After the signature of the peace treaty with the FARC guerrilla (Fuerzas Armadas Revolucionarias de Colombia: the Revolutionary Armed Forces of Colombia), the Colombian government ended a 60-year conflict with one of the oldest guerrilla movements in the world. Alongside the signature of the peace treaty began a national project to conduct biological inventories of species through a series of expeditions called "Colombia Bio". The idea behind these expeditions is to explore and register biodiversity in places formerly occupied by the FARC. This talk recounts my experience accompanying five of these expeditions as an anthropologist. My interest has been in understanding the relationship between science and peace as they are enacted explicitly in the post-conflict moment.
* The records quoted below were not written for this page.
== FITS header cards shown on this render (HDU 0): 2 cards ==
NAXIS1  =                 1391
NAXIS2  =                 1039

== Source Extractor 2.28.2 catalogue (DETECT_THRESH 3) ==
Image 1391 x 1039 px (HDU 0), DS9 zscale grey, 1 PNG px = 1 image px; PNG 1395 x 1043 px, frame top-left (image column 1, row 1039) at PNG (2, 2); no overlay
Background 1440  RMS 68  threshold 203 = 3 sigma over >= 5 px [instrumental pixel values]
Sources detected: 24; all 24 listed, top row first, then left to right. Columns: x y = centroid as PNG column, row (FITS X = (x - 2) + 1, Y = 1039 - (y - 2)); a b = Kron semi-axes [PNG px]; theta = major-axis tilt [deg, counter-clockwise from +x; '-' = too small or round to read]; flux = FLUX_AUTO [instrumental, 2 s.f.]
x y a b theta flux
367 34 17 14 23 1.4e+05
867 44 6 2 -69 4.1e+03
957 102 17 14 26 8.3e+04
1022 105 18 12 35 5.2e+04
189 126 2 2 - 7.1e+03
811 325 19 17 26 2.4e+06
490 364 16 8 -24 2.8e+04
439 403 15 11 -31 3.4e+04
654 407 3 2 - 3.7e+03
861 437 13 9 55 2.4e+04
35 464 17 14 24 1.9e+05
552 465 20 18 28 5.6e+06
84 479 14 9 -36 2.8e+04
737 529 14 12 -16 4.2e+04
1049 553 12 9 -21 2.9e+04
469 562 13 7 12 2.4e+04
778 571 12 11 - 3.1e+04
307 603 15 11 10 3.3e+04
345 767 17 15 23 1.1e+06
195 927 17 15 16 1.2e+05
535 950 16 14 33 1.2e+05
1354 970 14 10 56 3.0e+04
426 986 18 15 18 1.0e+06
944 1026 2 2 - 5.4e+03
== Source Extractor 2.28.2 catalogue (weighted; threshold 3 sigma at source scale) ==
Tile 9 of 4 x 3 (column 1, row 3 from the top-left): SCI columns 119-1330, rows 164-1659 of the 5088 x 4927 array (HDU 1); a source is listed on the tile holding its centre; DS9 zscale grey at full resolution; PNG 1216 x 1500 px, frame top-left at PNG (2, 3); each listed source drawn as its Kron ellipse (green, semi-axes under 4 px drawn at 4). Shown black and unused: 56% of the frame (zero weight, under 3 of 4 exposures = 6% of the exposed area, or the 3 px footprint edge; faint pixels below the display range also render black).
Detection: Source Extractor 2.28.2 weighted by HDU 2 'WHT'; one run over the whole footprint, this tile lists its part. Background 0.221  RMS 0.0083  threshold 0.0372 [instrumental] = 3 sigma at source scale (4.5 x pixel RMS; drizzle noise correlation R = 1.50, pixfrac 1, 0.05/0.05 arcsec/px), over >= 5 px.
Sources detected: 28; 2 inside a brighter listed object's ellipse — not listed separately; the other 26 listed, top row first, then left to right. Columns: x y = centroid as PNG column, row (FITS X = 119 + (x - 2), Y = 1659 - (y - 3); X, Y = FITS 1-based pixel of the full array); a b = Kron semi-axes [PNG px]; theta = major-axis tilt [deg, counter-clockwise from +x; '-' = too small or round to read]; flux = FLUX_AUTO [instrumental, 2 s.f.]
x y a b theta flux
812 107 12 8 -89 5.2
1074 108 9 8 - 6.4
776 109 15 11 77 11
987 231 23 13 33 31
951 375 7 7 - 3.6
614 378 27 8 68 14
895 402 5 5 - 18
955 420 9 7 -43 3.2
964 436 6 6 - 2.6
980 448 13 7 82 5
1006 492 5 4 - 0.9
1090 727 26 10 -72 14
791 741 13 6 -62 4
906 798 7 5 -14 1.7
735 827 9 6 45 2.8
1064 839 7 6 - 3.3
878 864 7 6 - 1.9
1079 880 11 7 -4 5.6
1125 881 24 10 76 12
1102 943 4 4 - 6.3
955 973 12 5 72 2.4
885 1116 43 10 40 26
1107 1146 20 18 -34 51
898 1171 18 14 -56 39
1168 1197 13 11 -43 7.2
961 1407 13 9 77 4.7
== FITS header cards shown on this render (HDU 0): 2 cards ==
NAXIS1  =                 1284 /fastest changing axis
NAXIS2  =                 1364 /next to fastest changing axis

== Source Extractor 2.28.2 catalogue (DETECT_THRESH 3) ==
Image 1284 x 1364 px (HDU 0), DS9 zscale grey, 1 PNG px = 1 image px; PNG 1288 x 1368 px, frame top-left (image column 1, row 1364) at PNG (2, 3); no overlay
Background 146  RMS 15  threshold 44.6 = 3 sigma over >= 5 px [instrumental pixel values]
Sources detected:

More specifically, I aim to explore how concepts of biodiversity and transitional justice become intertwined in this particular scenario, with materially significant consequences.

Presenter Bio:

Carolina Angel Botero is a Postdoctoral Fellow with the Center for Latin American and Latinx Studies for 2023-2024. She has a Ph.D. in Anthropology from the Universidad de Los Andes (Bogotá, Colombia) and a MA in Anthropology from the New School for Social Research. Her research interests lie in Anthropology and Law, focusing on transitional justice. For her doctoral dissertation, she conducted an ethnography on the practices of scientists during the Colombian government's peace treaty with the FARC guerrilla in 2016. Her current research aims to bridge law, science, and anthropology, focusing on natural sciences' definitions and approximations of nature. During her fellowship, Carolina will continue to explore issues of dispossession and territorial and ecological justice, which are central to the debates in Latin America. Recent developments in Latin American legislation on the rights of nature have led to new questions on the political capacity of "nature" to gain subjecthood, legal standing, and citizenship rights. Her research will study the collaboration between judges, scientists, and local communities with other-than-human beings in creating multispecies environmental justice arguments and efforts. The project's primary objective is to answer questions regarding territorial defense through nature-human alliances.